Soil salinity affects soil quality and reduces plant performance. Arbuscular mycorrhizal fungi (AMF) can enhance the tolerance of plants under salinity stress. Cultivation of eucalyptus ( Eucalyptus camaldulensis ), which exhibits high water use efficiency, is possible in saline areas to produce raw materials for the pulp industry. We determined the effects of arbuscular mycorrhizal fungi (AMF) on the growth and survival of eucalyptus seedlings under saline conditions. Three different clones of eucalyptus seedlings were pre-inoculated with three salt-tolerant AMF species, namely Glomus sp.2, Gigaspora albida and G. decipiens , and without pre-inoculation. The seedlings were grown in a greenhouse for 45 days. They were then transferred to individual pots, filled with field soil and subsequently treated with NaCl solution until electro-conductivity (EC) reached 10, 15 and 20 dS m −1 . They were watered for 90 days under nursery conditions. The results show that increased salinity levels reduced plant performance, fractional AMF root colonization, spore number, and eucalypt K/Na ratio.

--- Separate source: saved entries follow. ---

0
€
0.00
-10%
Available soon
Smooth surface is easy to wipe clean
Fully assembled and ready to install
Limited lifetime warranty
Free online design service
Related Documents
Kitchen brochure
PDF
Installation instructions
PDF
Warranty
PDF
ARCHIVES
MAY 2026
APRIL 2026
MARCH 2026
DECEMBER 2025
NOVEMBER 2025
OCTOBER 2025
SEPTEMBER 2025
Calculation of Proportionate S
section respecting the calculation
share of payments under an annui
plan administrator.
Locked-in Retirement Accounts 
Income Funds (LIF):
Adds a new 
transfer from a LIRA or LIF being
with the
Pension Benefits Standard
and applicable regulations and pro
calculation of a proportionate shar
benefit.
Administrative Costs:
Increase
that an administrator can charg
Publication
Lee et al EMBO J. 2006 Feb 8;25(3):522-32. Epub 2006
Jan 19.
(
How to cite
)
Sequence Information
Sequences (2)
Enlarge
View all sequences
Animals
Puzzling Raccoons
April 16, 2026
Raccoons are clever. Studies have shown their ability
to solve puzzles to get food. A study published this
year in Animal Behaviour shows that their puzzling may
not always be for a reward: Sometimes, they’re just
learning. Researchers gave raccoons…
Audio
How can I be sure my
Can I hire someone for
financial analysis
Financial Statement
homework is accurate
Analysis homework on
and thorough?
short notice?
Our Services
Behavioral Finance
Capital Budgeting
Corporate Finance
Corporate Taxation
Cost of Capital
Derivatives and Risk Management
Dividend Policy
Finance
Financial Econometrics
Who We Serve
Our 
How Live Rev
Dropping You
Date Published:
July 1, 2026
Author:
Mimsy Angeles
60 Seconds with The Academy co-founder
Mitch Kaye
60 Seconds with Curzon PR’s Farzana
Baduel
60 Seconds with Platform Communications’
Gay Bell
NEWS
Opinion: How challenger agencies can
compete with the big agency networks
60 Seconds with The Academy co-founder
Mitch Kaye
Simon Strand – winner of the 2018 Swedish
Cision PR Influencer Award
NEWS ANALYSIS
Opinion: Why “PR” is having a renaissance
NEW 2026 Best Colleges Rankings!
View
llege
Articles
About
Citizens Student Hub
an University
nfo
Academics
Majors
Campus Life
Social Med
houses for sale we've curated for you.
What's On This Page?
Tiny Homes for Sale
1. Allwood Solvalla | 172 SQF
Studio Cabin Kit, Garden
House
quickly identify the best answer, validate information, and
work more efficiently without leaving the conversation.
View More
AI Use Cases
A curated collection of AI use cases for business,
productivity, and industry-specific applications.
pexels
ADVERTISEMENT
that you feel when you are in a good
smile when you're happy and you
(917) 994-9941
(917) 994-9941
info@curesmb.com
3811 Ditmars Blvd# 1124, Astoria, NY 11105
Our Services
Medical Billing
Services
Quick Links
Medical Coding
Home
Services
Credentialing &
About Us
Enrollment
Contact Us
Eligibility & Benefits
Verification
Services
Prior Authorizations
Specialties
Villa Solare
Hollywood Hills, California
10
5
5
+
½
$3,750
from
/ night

AMF significantly increased chlorophyll and decreased leaf proline concentrations by more than 50% and 20% respectively and increased the K/Na ratio three- to six-fold compared with non-inoculated plants. Pre-inoculation with AMF before outplanting also improved plant performance by more than 30% under salinity stress compared to non-inoculated plants. We conclude that AMF can alleviate the negative impacts of salinity on plant physiological and biochemical parameters.